◆ Problem to work on: Each line of the listing below must be returned exactly.

◆ Data section:

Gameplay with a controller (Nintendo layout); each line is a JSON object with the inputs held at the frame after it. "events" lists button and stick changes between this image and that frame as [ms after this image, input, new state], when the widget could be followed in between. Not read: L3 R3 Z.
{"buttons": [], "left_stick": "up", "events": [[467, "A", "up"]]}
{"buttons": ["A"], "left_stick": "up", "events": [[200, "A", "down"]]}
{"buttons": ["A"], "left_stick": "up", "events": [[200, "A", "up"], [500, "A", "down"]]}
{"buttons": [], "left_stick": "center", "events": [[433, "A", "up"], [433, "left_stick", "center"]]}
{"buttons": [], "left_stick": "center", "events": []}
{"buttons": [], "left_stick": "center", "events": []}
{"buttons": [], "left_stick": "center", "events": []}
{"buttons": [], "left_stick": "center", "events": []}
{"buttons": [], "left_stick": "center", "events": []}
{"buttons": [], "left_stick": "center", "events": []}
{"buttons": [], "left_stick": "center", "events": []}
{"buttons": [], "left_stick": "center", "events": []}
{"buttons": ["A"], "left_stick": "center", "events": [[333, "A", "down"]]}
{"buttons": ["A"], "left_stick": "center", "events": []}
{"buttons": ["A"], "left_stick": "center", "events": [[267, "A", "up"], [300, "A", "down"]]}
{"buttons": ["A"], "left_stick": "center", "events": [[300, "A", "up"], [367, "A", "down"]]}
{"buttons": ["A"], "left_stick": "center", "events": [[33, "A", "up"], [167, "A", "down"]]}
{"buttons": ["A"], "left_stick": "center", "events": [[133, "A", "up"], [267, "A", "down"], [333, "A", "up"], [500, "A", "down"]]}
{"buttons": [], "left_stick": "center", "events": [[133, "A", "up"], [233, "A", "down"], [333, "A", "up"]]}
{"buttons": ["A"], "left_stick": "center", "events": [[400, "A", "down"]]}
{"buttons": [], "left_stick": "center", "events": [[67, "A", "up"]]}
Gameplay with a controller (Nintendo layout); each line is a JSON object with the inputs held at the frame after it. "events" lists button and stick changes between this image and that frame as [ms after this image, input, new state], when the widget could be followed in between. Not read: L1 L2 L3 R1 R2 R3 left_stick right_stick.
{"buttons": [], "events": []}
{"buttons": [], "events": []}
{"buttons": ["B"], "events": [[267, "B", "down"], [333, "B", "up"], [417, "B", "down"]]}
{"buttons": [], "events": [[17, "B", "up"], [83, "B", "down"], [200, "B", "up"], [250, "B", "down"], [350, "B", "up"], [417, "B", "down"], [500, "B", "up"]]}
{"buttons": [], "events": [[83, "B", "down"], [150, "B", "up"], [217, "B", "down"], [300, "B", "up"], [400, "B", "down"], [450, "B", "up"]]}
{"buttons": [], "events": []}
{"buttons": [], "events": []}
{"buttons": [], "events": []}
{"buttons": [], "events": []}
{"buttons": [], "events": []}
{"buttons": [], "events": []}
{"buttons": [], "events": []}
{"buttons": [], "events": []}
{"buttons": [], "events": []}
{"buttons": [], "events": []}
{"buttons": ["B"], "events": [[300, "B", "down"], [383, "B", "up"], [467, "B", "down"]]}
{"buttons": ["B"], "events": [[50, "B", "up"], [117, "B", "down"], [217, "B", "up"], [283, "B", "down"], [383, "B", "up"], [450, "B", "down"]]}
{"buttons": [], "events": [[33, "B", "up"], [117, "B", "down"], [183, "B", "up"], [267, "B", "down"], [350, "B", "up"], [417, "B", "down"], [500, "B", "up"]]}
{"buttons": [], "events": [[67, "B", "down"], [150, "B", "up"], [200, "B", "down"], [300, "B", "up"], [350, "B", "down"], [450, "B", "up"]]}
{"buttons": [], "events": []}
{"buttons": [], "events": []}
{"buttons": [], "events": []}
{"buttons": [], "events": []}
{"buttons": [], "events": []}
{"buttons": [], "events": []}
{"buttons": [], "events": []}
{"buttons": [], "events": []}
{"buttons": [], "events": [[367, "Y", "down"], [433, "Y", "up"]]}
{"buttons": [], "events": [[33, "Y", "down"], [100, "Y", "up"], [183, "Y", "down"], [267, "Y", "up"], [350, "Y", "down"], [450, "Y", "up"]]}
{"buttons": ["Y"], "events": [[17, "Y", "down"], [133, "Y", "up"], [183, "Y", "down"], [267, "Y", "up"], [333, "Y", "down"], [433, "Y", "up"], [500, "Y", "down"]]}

◆ Answer box:
Gameplay with a controller (Nintendo layout); each line is a JSON object with the inputs held at the frame after it. "events" lists button and stick changes between this image and that frame as [ms after this image, input, new state], when the widget could be followed in between. Not read: L3 R3 Z.
{"buttons": [], "left_stick": "up", "events": [[467, "A", "up"]]}
{"buttons": ["A"], "left_stick": "up", "events": [[200, "A", "down"]]}
{"buttons": ["A"], "left_stick": "up", "events": [[200, "A", "up"], [500, "A", "down"]]}
{"buttons": [], "left_stick": "center", "events": [[433, "A", "up"], [433, "left_stick", "center"]]}
{"buttons": [], "left_stick": "center", "events": []}
{"buttons": [], "left_stick": "center", "events": []}
{"buttons": [], "left_stick": "center", "events": []}
{"buttons": [], "left_stick": "center", "events": []}
{"buttons": [], "left_stick": "center", "events": []}
{"buttons": [], "left_stick": "center", "events": []}
{"buttons": [], "left_stick": "center", "events": []}
{"buttons": [], "left_stick": "center", "events": []}
{"buttons": ["A"], "left_stick": "center", "events": [[333, "A", "down"]]}
{"buttons": ["A"], "left_stick": "center", "events": []}
{"buttons": ["A"], "left_stick": "center", "events": [[267, "A", "up"], [300, "A", "down"]]}
{"buttons": ["A"], "left_stick": "center", "events": [[300, "A", "up"], [367, "A", "down"]]}
{"buttons": ["A"], "left_stick": "center", "events": [[33, "A", "up"], [167, "A", "down"]]}
{"buttons": ["A"], "left_stick": "center", "events": [[133, "A", "up"], [267, "A", "down"], [333, "A", "up"], [500, "A", "down"]]}
{"buttons": [], "left_stick": "center", "events": [[133, "A", "up"], [233, "A", "down"], [333, "A", "up"]]}
{"buttons": ["A"], "left_stick": "center", "events": [[400, "A", "down"]]}
{"buttons": [], "left_stick": "center", "events": [[67, "A", "up"]]}
Gameplay with a controller (Nintendo layout); each line is a JSON object with the inputs held at the frame after it. "events" lists button and stick changes between this image and that frame as [ms after this image, input, new state], when the widget could be followed in between. Not read: L1 L2 L3 R1 R2 R3 left_stick right_stick.
{"buttons": [], "events": []}
{"buttons": [], "events": []}
{"buttons": ["B"], "events": [[267, "B", "down"], [333, "B", "up"], [417, "B", "down"]]}
{"buttons": [], "events": [[17, "B", "up"], [83, "B", "down"], [200, "B", "up"], [250, "B", "down"], [350, "B", "up"], [417, "B", "down"], [500, "B", "up"]]}
{"buttons": [], "events": [[83, "B", "down"], [150, "B", "up"], [217, "B", "down"], [300, "B", "up"], [400, "B", "down"], [450, "B", "up"]]}
{"buttons": [], "events": []}
{"buttons": [], "events": []}
{"buttons": [], "events": []}
{"buttons": [], "events": []}
{"buttons": [], "events": []}
{"buttons": [], "events": []}
{"buttons": [], "events": []}
{"buttons": [], "events": []}
{"buttons": [], "events": []}
{"buttons": [], "events": []}
{"buttons": ["B"], "events": [[300, "B", "down"], [383, "B", "up"], [467, "B", "down"]]}
{"buttons": ["B"], "events": [[50, "B", "up"], [117, "B", "down"], [217, "B", "up"], [283, "B", "down"], [383, "B", "up"], [450, "B", "down"]]}
{"buttons": [], "events": [[33, "B", "up"], [117, "B", "down"], [183, "B", "up"], [267, "B", "down"], [350, "B", "up"], [417, "B", "down"], [500, "B", "up"]]}
{"buttons": [], "events": [[67, "B", "down"], [150, "B", "up"], [200, "B", "down"], [300, "B", "up"], [350, "B", "down"], [450, "B", "up"]]}
{"buttons": [], "events": []}
{"buttons": [], "events": []}
{"buttons": [], "events": []}
{"buttons": [], "events": []}
{"buttons": [], "events": []}
{"buttons": [], "events": []}
{"buttons": [], "events": []}
{"buttons": [], "events": []}
{"buttons": [], "events": [[367, "Y", "down"], [433, "Y", "up"]]}
{"buttons": [], "events": [[33, "Y", "down"], [100, "Y", "up"], [183, "Y", "down"], [267, "Y", "up"], [350, "Y", "down"], [450, "Y", "up"]]}
{"buttons": ["Y"], "events": [[17, "Y", "down"], [133, "Y", "up"], [183, "Y", "down"], [267, "Y", "up"], [333, "Y", "down"], [433, "Y", "up"], [500, "Y", "down"]]}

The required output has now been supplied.